Session Cleanup (`auth/background.rs`)


pub fn start_session_cleanup_task(db: PgPool) -> JoinHandle<()> {
    tokio::spawn(async move {
        loop {
            sqlx::query!("DELETE FROM sessions WHERE expires_at < NOW()")
                .execute(&db).await.log_error();
            tokio::time::sleep(CLEANUP_INTERVAL).await;
        }
    })
}

Runs as a detached Tokio task. If it panics, it is not restarted automatically — the sessions table will accumulate expired rows until the API restarts.

Migration Safety

Rust — sqlx Offline Mode

The .sqlx/ directory contains a precomputed JSON cache of all query type information. This enables the Rust service to compile without a live database connection:


cargo sqlx prepare    # regenerate .sqlx/ from live DB
cargo build           # uses .sqlx/ cache if SQLX_OFFLINE=true

If a developer changes a query without running cargo sqlx prepare, the CI build will fail at compile time — providing a compile-time guarantee that all SQL is valid against the current schema.
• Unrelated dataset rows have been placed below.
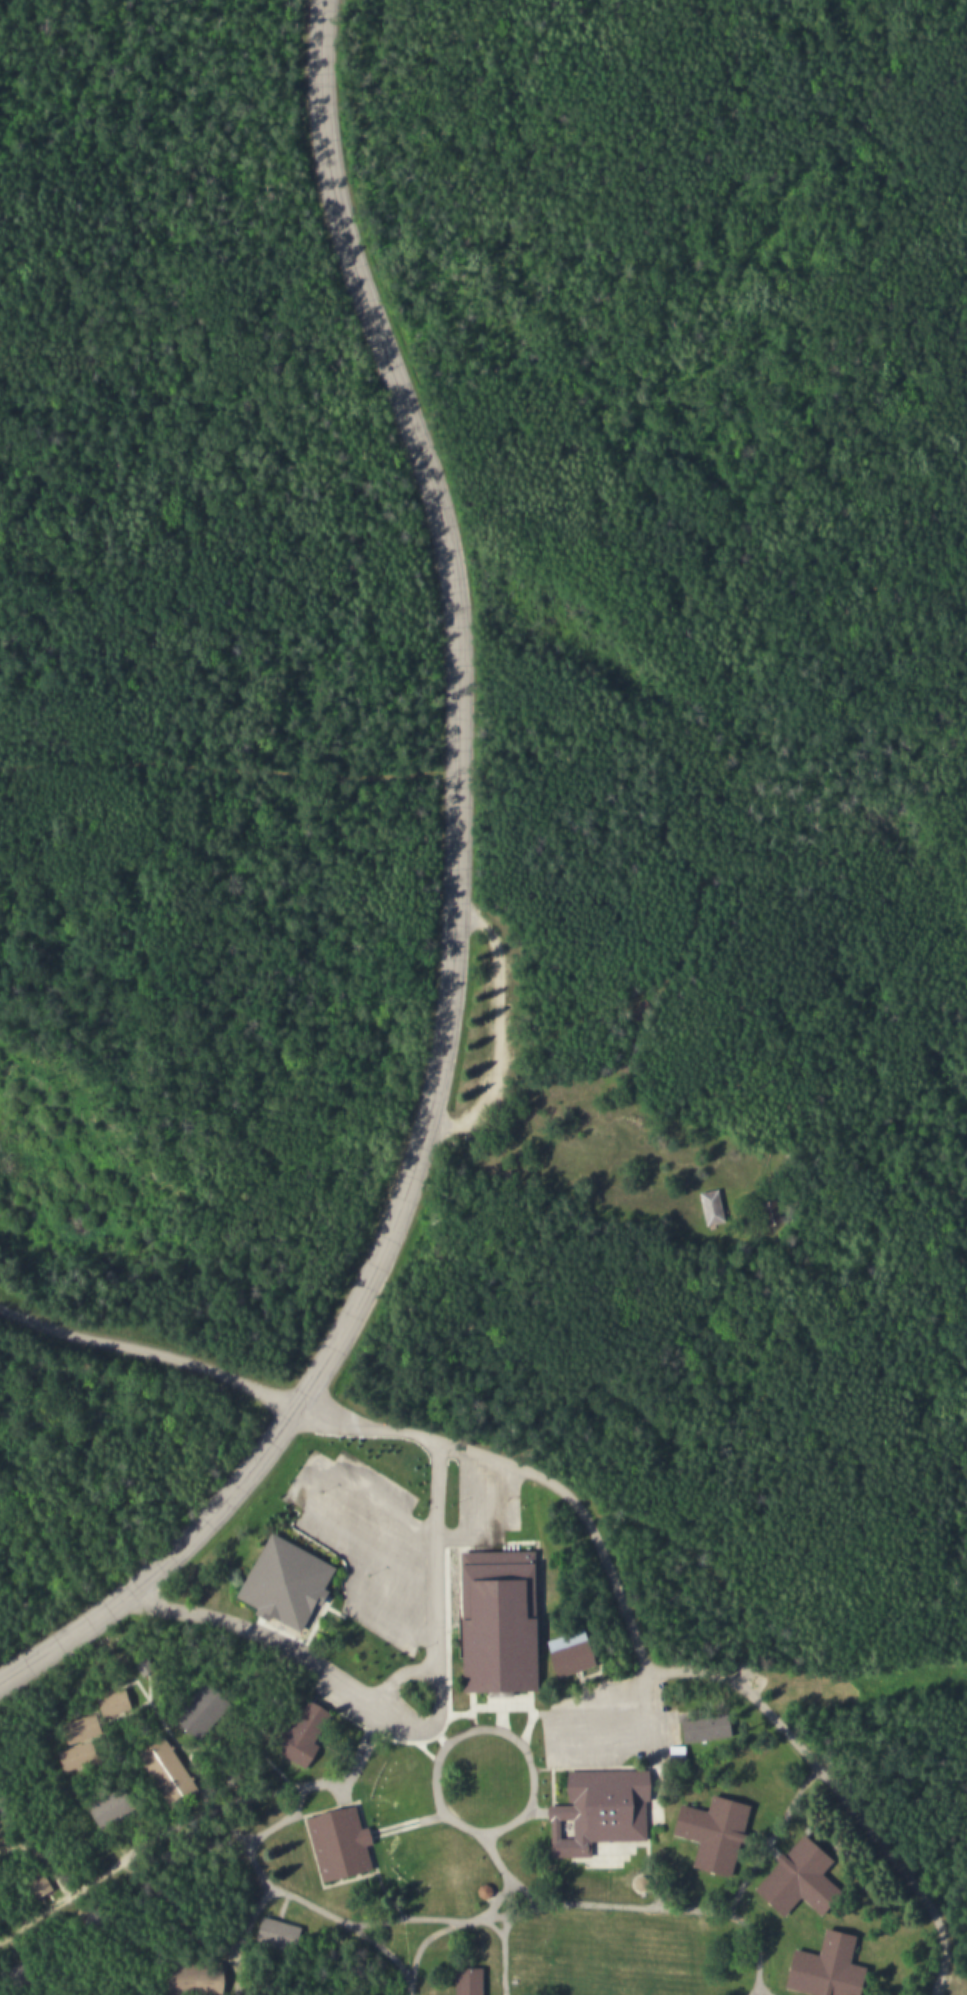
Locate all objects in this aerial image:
road: (451, 909)
park: (483, 997)
road: (493, 1026)
building: (714, 1207)
road: (146, 1348)
road: (356, 1425)
road: (575, 1509)
parking lot: (390, 1579)
building: (283, 1580)
road: (229, 1615)
building: (491, 1616)
road: (431, 1642)
building: (565, 1651)
road: (442, 1666)
road: (394, 1671)
building: (105, 1699)
road: (480, 1705)
building: (194, 1708)
parking lot: (604, 1722)
building: (698, 1725)
building: (72, 1726)
building: (295, 1732)
road: (439, 1744)
building: (67, 1755)
building: (158, 1767)
road: (316, 1781)
road: (198, 1785)
road: (830, 1788)
building: (591, 1807)
road: (405, 1823)
building: (706, 1827)
road: (136, 1844)
building: (341, 1844)
road: (39, 1856)
building: (804, 1881)
building: (477, 1888)
road: (301, 1899)
road: (664, 1907)
road: (33, 1915)
road: (394, 1921)
road: (442, 1921)
road: (235, 1938)
road: (499, 1951)
building: (830, 1970)
building: (188, 1976)
building: (462, 1978)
Python — Manual Migration Scripts

Python migrations in server/intelligence/migrations/ are plain SQL files run manually or via a migration script. There is no Alembic versioning table — migration state is implicit (check if table exists). This creates risk of:

Forgetting to run migrations in production
Running migrations twice (creating duplicate indexes, etc.)
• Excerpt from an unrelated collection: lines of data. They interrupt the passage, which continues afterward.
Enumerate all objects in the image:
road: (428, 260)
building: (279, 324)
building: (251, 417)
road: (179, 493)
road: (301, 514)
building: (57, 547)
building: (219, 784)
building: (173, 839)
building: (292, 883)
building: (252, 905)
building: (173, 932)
Recommendation: Add Alembic version tracking or use explicit IF NOT EXISTS guards on all DDL statements (which the current migrations do use: CREATE TABLE IF NOT EXISTS, CREATE EXTENSION IF NOT EXISTS).

Testing Strategy

Python Intelligence Tests (`test/`)

Framework: pytest + pytest-asyncio
pytest.ini: configures asyncio_mode = auto (all async tests run automatically)
Test scope: unit tests for TextChunker, EmbeddingModel, DocumentProcessor; integration tests for gRPC servicers against a test DB

Rust API Tests

Framework: Rust’s built-in #[tokio::test]
Strategy: integration tests against a test PostgreSQL instance; sqlx::test macro provides per-test transaction rollback

Scaling Considerations

Bottleneck	Current State	Scaling Path
Session DB lookup (per request)	1 query per authenticated request	Add Redis session cache; token → role/user_id
Embedding model	Single process, CPU/GPU	Run multiple Python workers behind a gRPC proxy
Connection pool	Rust: 10 connections, 20 max overflow	Increase pool size; add PgBouncer
LLM provider	External API, rate-limited	Add request queue + backpressure in QueryPipeline
HNSW index	Monolithic in PostgreSQL	Migrate to dedicated vector DB (Qdrant, Weaviate) at scale
Single PostgreSQL	Both services share one DB	Read replicas for search queries; separate cluster for vector data

Failure Isolation

The most critical single point of failure is the shared PostgreSQL database. A database outage affects all three processes simultaneously. Redis-based session caching would allow the Rust API to serve cached sessions during short DB outages.